Marina Lonina, age 18, streamed the rape of her 17-year-old friend on Facebook earlier this year. “I have never seen a case such as this where you would actually live stream a sexual assault,” prosecutor Ron O’Brien told NBC4i News. “Based on the video that I saw, it didn’t appear … that she was attempting to help the victim.”

O’Brien later told The New York Times, “For the most part she is just streaming it on the Periscope app and giggling and laughing.” The young woman was indicted on multiple charges.

“By posting a video, it elevates everyone’s mundane ‘like’ to something — I don’t know — special?”

It’s suspected that Lonina was seeking “likes” as she streamed the crime. Her lust for people’s social media approval, even in such a horrific situation, overpowered any concern for a friend. And the more such material is streamed and viewed, the more desensitized to rape and other crimes viewers and streamers become.

N.G. Berrill, a forensic psychologist and the executive director of the New York Center for Neuropsychology and Forensic Behavioral Science, told Broadly, “People don’t feel like there are any repercussions. In some sick way, there’s some satisfaction in having your ‘work’ be consumed by all these people, being told that they like it. Something terrible becomes another form of entertainment, even if it’s real and horrible.”
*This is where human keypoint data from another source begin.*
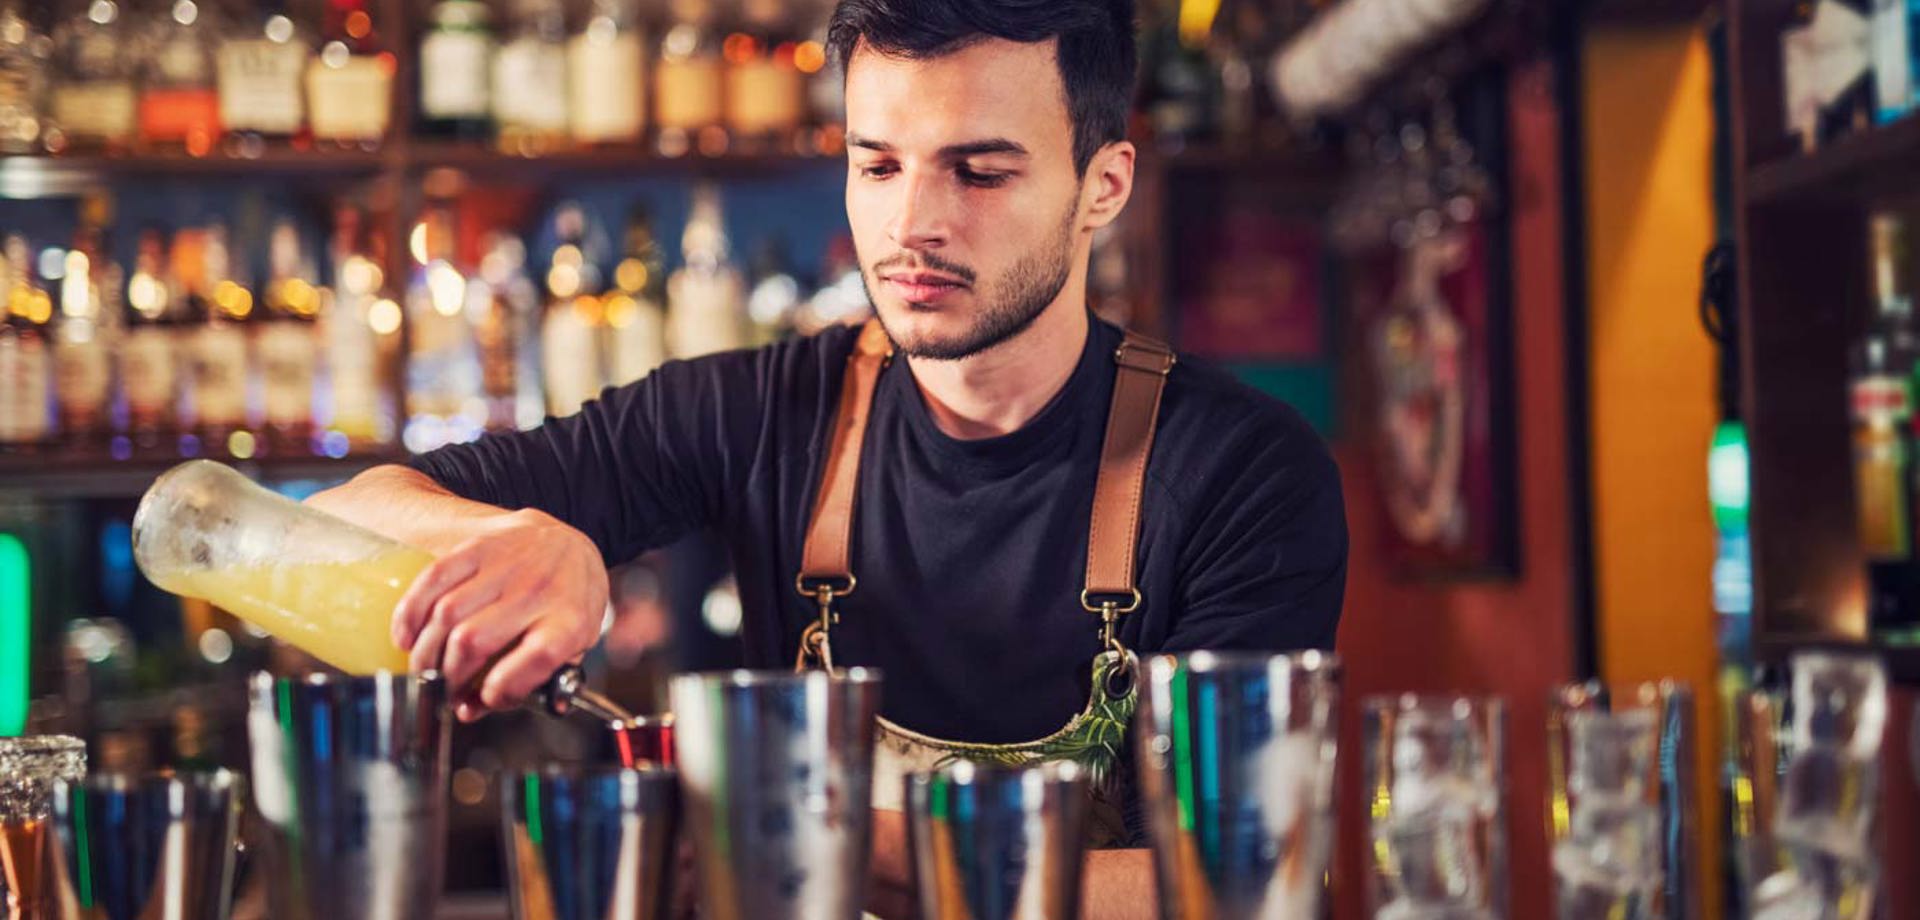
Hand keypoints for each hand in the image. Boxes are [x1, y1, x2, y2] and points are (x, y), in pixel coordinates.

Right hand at [389, 508, 608, 720]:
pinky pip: (433, 579)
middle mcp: (539, 590)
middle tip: (443, 691)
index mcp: (570, 620)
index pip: (536, 658)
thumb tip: (469, 709)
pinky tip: (406, 636)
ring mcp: (506, 566)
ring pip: (447, 614)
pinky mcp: (478, 547)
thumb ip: (528, 682)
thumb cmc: (568, 604)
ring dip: (425, 651)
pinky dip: (410, 613)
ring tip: (424, 670)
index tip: (484, 699)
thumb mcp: (572, 646)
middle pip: (474, 641)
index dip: (502, 688)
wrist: (569, 546)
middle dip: (448, 677)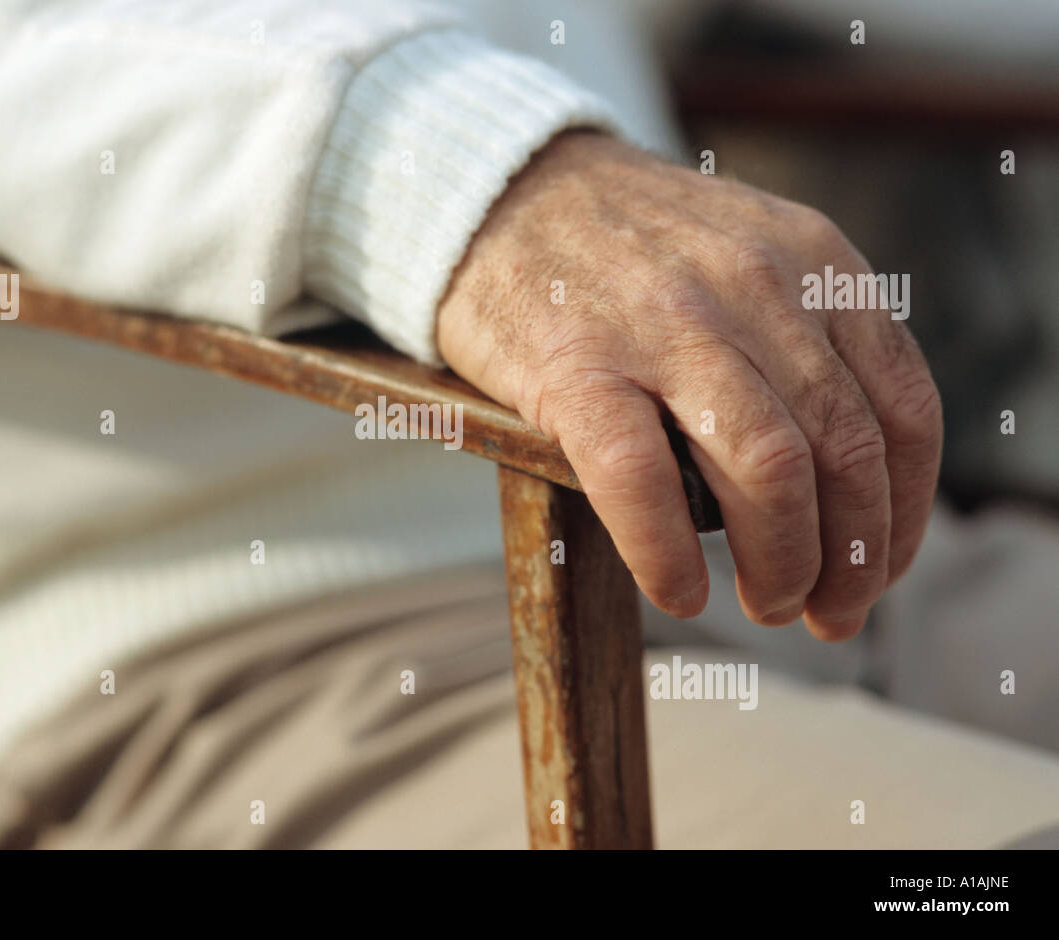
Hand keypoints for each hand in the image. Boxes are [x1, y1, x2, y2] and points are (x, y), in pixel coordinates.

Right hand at [437, 131, 941, 640]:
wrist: (500, 187)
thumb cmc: (625, 246)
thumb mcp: (751, 251)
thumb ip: (809, 332)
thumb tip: (852, 476)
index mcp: (812, 260)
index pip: (901, 408)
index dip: (904, 511)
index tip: (880, 567)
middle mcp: (755, 286)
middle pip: (843, 452)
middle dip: (851, 559)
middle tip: (828, 613)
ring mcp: (664, 324)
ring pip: (767, 472)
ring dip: (782, 566)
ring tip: (768, 608)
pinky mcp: (576, 365)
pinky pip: (643, 483)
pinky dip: (669, 556)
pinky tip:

“There’s some weird sense of satisfaction,” Berrill added of those who post such things online. “Most people feel totally unfulfilled in their lives — unaccomplished, especially adolescents [and]young adults. By posting it, it elevates everyone’s mundane ‘like’ to something — I don’t know — special? Even if it’s pervertedly special.”

Despite the positive nature of live-streaming certain events, awful broadcasts such as those mentioned above make one wonder whether live streaming should even be allowed. Now that it’s a feature, however, there’s no turning back — though it seems social media is behind in its ethics.

Related: I’m Depressed — My Social Media Post Said So

“We should be talking about what is fair game for live streaming,” Shayla Stern added. “There are a lot of ethical — and potentially legal — ramifications to live-streaming events that one person perceives to be private and another sees as public. We’ve been struggling with this issue in terms of the photos we post to social media, but live video complicates it even further.”